Work with the bash shell

Select and concatenate data files

In Bash, * is a wildcard, which matches zero or more characters. When the shell sees a wildcard, it expands the wildcard to create a list of matching filenames before running the command that was asked for. As an exception, if a wildcard expression does not match any file, Bash will pass the expression as an argument to the command as it is. For example typing ls *.pdf in the mountain_data/ directory (which does not contains any pdf files) results in an error message that there is no file called *.pdf.

Here’s how the wildcard works in practice: *.txt matches annapurna-np.txt, chooyu-np.txt and every file that ends with ‘.txt’. On the other hand, n*.txt only matches nangaparbat-pl.txt because the ‘n’ at the front only matches filenames that begin with the letter ‘n’.

Exercise: Explore data files

Take a look at the contents of the mountain_data/ directory. Use ls and cat to inspect the names, file extensions and contents of the files. What patterns and information do you see? Tip: you can write your observations in comments section of the workshop website, and see what others observed. :)

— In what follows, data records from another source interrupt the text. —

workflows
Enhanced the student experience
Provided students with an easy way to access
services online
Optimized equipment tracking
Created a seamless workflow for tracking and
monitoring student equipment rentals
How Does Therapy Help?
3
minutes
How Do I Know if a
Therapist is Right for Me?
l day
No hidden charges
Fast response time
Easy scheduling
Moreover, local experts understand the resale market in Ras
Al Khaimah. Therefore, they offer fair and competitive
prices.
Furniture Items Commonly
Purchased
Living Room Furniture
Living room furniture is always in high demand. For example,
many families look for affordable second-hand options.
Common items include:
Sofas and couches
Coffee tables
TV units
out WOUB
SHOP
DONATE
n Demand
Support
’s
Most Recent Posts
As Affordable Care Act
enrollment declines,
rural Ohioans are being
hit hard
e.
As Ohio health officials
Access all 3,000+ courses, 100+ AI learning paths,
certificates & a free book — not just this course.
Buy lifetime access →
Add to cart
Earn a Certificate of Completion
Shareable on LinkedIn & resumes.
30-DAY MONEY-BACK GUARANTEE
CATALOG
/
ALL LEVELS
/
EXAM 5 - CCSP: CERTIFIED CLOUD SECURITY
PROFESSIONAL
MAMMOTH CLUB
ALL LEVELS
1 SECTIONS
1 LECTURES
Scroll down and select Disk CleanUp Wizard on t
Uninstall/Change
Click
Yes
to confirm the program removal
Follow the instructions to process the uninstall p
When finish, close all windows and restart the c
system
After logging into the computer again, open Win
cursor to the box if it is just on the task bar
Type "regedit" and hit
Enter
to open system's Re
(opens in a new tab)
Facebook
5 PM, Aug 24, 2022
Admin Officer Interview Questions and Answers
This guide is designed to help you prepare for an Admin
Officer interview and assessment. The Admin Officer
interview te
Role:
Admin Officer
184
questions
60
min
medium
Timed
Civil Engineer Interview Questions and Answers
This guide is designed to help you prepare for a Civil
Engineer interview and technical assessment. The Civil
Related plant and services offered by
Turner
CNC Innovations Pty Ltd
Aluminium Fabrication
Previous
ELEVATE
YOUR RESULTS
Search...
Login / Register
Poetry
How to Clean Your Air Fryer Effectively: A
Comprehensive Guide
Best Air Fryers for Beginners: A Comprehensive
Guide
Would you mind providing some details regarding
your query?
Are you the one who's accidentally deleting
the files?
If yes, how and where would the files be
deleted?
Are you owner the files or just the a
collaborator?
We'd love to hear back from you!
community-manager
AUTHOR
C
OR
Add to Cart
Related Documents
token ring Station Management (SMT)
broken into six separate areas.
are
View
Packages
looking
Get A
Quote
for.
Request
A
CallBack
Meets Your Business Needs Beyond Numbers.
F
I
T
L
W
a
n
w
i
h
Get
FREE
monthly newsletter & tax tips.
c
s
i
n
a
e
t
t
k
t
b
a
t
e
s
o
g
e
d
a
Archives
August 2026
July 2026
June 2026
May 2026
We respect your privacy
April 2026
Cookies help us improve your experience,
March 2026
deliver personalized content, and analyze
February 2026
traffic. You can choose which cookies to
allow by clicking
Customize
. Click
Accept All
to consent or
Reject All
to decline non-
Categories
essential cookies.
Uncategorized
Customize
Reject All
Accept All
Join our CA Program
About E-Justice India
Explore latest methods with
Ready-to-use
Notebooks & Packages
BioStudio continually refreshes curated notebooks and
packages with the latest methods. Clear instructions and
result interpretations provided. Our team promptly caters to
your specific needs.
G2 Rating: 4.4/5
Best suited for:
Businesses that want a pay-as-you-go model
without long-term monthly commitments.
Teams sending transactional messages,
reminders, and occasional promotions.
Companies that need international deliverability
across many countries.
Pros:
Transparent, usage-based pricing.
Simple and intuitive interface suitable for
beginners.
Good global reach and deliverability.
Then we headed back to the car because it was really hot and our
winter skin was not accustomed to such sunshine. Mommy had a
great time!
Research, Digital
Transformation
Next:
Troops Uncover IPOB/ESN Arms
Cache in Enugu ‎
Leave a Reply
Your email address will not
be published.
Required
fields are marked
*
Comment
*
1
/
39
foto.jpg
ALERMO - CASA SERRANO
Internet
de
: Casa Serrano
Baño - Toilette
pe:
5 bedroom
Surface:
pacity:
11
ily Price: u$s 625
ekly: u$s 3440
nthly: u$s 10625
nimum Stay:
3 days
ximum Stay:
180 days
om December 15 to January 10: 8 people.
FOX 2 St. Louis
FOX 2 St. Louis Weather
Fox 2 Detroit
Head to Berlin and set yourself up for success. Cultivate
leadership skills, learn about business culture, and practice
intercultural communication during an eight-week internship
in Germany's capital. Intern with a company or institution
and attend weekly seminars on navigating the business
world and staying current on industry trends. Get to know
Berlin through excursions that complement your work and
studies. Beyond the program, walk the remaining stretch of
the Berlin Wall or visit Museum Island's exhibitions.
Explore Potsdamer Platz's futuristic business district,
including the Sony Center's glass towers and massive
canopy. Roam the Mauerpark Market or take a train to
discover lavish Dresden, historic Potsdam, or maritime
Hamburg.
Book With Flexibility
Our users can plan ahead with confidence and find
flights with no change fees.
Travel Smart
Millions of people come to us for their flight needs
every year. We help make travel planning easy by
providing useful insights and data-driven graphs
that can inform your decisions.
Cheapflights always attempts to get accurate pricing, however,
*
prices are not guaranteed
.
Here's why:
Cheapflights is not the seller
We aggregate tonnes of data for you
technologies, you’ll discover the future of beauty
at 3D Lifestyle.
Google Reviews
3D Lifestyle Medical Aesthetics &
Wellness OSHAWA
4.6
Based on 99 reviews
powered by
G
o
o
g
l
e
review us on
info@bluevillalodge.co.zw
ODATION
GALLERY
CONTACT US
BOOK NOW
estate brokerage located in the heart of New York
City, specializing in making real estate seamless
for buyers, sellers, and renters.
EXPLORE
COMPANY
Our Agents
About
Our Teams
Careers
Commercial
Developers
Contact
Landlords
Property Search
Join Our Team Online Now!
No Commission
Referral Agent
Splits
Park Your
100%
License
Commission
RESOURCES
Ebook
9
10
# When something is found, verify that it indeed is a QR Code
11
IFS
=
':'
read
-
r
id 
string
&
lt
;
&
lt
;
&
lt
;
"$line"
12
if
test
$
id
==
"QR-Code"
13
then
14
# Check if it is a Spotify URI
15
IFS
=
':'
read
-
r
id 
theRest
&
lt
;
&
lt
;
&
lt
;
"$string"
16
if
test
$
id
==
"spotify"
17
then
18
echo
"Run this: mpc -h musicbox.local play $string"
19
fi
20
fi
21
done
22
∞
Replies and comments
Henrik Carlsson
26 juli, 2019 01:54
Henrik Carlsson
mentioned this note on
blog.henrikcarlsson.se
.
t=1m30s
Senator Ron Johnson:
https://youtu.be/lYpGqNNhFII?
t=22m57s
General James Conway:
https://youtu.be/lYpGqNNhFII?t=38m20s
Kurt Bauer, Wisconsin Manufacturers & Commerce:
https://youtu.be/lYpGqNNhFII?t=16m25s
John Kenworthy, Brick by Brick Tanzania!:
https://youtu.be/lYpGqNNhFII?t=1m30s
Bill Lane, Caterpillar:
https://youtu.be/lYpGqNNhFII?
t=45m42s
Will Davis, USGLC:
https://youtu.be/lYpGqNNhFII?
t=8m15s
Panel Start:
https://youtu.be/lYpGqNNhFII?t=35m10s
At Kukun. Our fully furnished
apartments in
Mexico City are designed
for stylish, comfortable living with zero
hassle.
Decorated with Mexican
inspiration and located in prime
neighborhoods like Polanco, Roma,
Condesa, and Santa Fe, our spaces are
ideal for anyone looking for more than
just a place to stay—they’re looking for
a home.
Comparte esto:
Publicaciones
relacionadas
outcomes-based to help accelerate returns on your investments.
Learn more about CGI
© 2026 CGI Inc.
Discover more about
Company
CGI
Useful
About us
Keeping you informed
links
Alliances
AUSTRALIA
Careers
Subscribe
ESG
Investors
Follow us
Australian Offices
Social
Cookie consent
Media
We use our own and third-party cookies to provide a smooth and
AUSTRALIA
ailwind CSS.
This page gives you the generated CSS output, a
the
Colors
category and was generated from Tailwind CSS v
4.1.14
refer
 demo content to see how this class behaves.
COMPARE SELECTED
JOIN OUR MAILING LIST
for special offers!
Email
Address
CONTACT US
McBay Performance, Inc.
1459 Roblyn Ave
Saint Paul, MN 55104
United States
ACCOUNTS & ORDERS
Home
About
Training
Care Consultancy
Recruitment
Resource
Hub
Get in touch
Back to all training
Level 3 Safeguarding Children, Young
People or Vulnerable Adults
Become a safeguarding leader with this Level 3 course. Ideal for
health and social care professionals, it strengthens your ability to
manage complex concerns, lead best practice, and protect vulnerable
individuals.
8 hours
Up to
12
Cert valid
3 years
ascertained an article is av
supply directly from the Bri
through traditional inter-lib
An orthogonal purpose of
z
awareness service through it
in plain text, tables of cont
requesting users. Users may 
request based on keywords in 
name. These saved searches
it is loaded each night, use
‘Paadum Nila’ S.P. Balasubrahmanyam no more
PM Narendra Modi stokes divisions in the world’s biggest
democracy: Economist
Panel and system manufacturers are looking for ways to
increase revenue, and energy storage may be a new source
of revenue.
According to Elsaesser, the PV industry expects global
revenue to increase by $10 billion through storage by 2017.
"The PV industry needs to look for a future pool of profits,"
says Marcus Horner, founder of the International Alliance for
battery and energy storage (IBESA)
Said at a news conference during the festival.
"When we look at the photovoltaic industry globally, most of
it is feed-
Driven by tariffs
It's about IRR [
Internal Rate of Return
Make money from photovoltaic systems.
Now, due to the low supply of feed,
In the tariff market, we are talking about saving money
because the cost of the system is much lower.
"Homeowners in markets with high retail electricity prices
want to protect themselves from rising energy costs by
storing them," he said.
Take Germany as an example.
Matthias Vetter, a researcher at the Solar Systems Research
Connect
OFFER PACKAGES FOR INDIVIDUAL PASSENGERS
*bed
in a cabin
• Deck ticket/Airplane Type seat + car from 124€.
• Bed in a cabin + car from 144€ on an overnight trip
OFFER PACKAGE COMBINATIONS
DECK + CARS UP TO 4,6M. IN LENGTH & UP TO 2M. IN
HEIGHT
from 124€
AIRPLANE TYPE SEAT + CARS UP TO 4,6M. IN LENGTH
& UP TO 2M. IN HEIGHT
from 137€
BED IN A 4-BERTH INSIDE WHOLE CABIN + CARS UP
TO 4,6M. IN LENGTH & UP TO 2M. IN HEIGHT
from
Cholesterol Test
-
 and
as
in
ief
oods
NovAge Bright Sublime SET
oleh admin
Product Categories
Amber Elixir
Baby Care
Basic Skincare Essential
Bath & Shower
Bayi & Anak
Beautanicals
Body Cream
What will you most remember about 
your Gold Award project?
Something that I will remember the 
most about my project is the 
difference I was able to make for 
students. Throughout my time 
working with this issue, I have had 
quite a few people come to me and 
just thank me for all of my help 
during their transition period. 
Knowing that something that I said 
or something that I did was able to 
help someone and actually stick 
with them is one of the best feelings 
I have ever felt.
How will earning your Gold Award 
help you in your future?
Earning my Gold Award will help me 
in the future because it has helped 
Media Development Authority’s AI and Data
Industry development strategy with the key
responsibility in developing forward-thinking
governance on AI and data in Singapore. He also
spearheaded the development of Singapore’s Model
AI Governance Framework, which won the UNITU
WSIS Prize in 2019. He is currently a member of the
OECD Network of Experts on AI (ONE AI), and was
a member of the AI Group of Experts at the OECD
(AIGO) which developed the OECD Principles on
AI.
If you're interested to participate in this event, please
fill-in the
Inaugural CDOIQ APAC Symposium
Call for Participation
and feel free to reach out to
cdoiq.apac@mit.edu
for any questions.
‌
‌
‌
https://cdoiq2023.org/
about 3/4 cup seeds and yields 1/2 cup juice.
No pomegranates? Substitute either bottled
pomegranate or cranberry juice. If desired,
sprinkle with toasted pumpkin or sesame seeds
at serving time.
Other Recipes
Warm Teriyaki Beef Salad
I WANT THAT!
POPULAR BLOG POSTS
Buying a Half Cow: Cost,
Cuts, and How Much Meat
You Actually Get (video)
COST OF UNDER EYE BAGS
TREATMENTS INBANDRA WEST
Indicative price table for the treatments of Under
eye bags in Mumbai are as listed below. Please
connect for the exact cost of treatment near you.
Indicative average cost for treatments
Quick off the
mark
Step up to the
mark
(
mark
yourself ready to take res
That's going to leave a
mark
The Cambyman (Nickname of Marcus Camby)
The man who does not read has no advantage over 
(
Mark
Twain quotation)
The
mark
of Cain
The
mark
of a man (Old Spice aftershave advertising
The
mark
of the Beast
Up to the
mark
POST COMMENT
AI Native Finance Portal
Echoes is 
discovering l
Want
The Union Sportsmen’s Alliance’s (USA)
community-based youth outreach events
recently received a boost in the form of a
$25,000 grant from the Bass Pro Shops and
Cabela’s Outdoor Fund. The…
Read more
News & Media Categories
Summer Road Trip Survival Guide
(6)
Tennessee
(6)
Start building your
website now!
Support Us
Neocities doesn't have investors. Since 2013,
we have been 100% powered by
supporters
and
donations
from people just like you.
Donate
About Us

Exercise: Select and concatenate data files

Right now, the data for each mountain in the mountain_data/ folder are each stored in separate files per mountain. That might be helpful for some applications, but we want a list of data in one .txt file called tallest-mountains.txt. How could we do that? Hint: We did this during the teaching session for all mountains in Nepal. The command to use starts with an ‘a’ and reminds me of my teenage years… :)

Exercise: add data to tallest-mountains.txt

Right now, the tallest-mountains.txt file contains geographic and population data for the 10 tallest mountains in the world. A good start, but there are many more cool mountains in the world! Add a few more mountains to the tallest-mountains.txt file using nano on the command line. Don’t forget to keep the same format as the rest of the data: name, lat, lon, height in meters, successful ascents(pre-2004), unsuccessful ascents(pre-2004). Hint: You can find a link to the data source in the mountain_data/README.md file.